Figure 2.

Mitochondrial metabolism in mouse granulosa cells (GCs) and cumulus–oocyte complexes (COCs) in response to ovulatory hormones. (A) Schematic representation of mitochondrial metabolism and inhibitory actions of rotenone (rote), antimycin A (anti), oligomycin (oligo), and Carbonyl cyanide 4-(trifluoromethoxy)phenylhydrazone (FCCP). (B) Oxygen consumption rate (OCR) (pmol/min) was measured in GCs (150K cells/well) collected from mice at 24 and 48 h after PMSG (P), and at 4, 8, and 12 h after hCG. Basal respiration (C); ATP production inferred from OCR (D); maximal respiration (E); spare respiratory capacity (F), protein leak (G), and coupling efficiency (H) were determined.

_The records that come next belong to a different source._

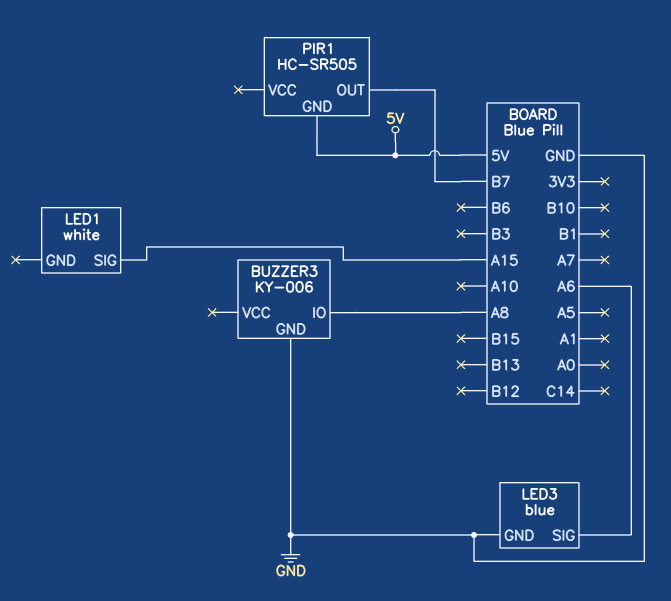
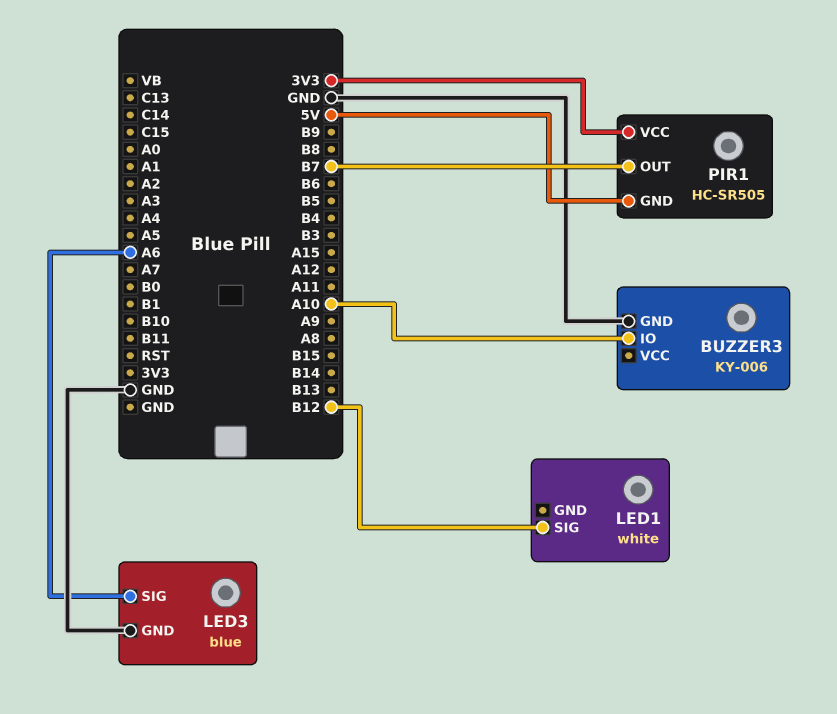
BUZZER3 pin IO: A8 -> A10
LED1 pin SIG: A15 -> B12
PIR1 pin VCC: none -> 3V3

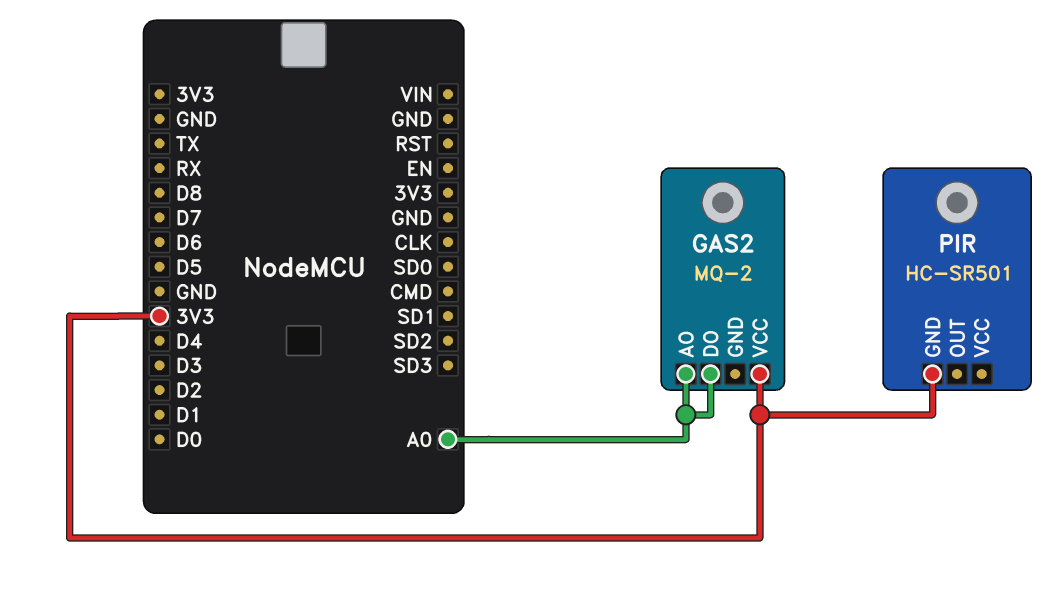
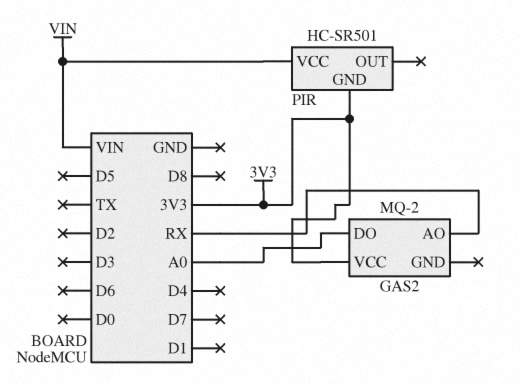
GAS2 pin AO: A0 -> RX
PIR pin VCC: none -> VIN

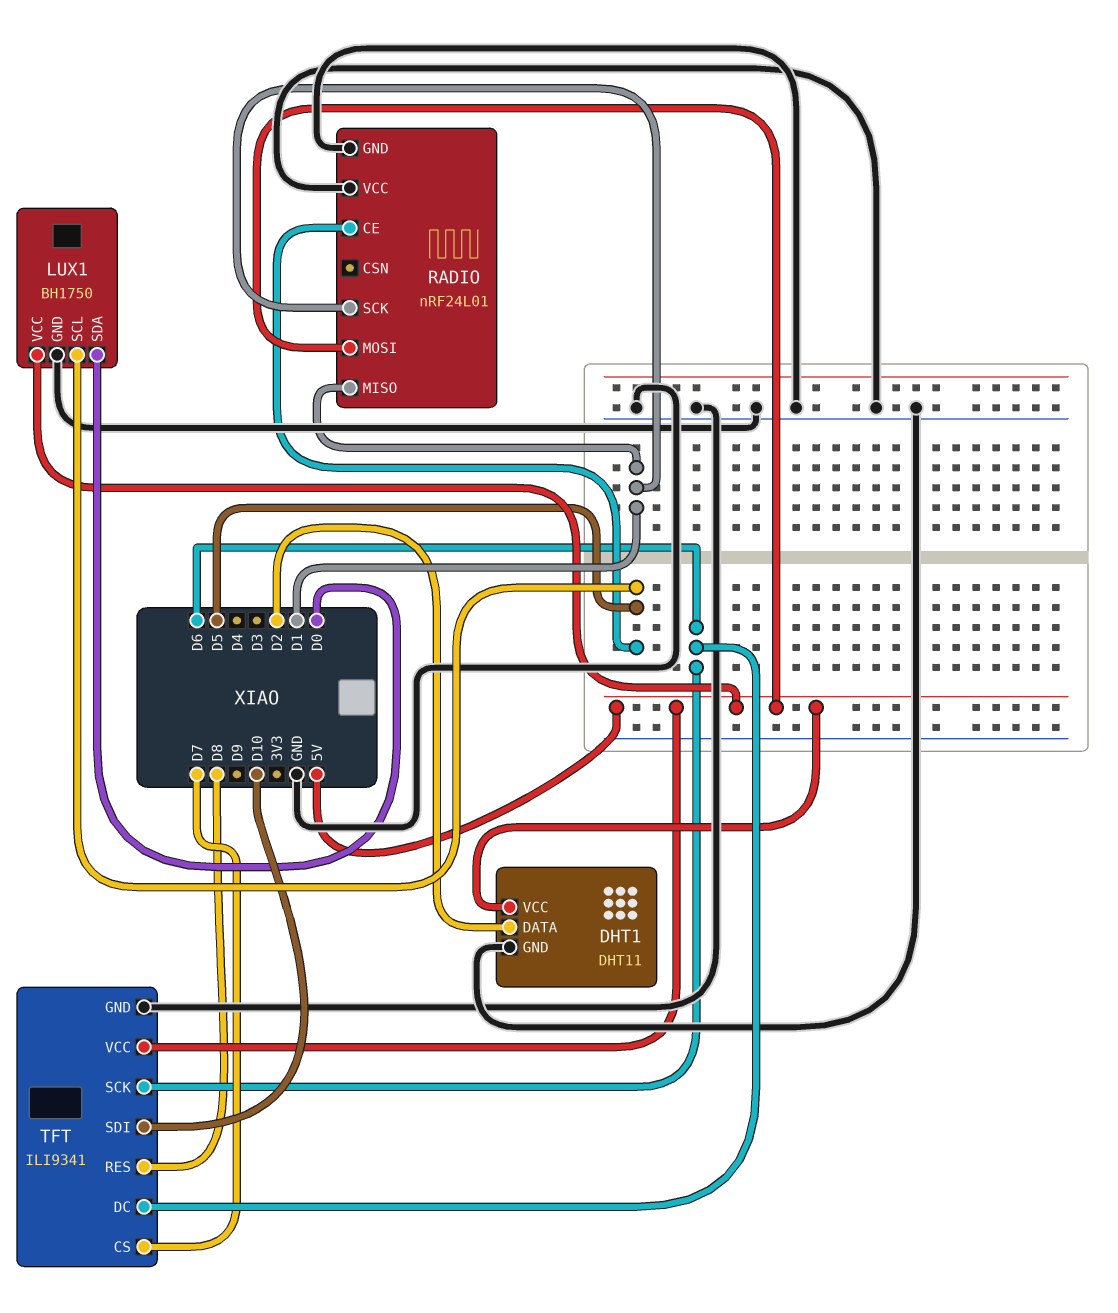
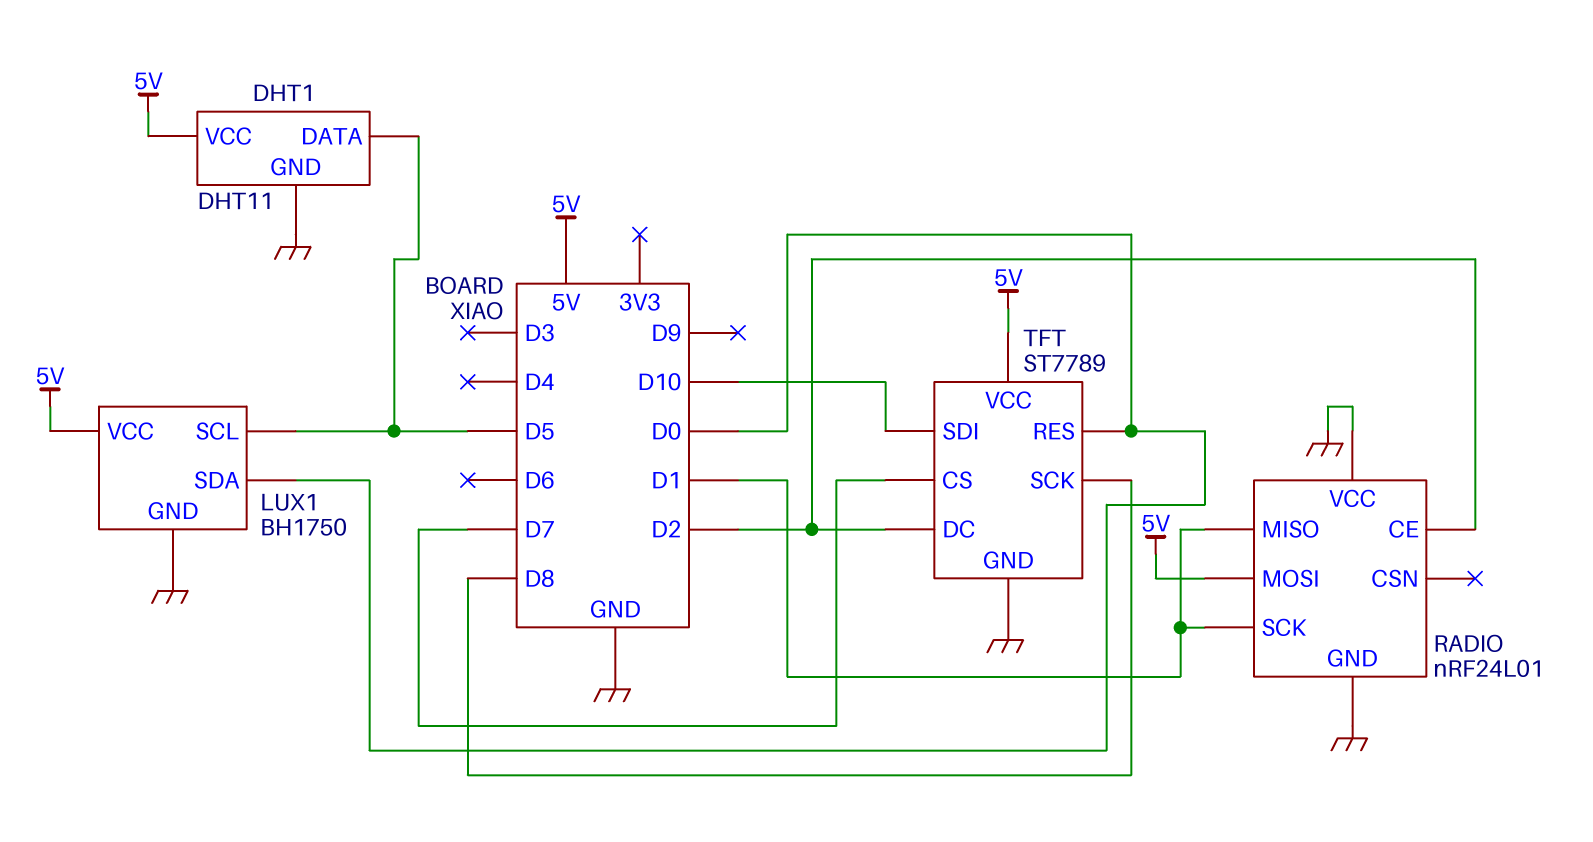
DHT1 pin DATA: D2 -> D5
RADIO pin CE: D5 -> D2
TFT: ILI9341 -> ST7789
TFT pin DC: D6 -> D2
TFT pin RES: D8 -> D0
TFT pin SCK: D6 -> D8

N = 4–8 pools of cells from multiple mice collected at each timepoint. (I–O) OCR was measured in mouse COCs in parallel to the GCs. N = 3–13 pools of COCs from multiple mice collected at each timepoint. Data shown as mean ± SEM. Statistical analysis by one-way ANOVA with comparison to cells collected at PMSG 48 h. **P < 0.01; ***P < 0.001; ****P < 0.0001 compared to PMSG 48 h.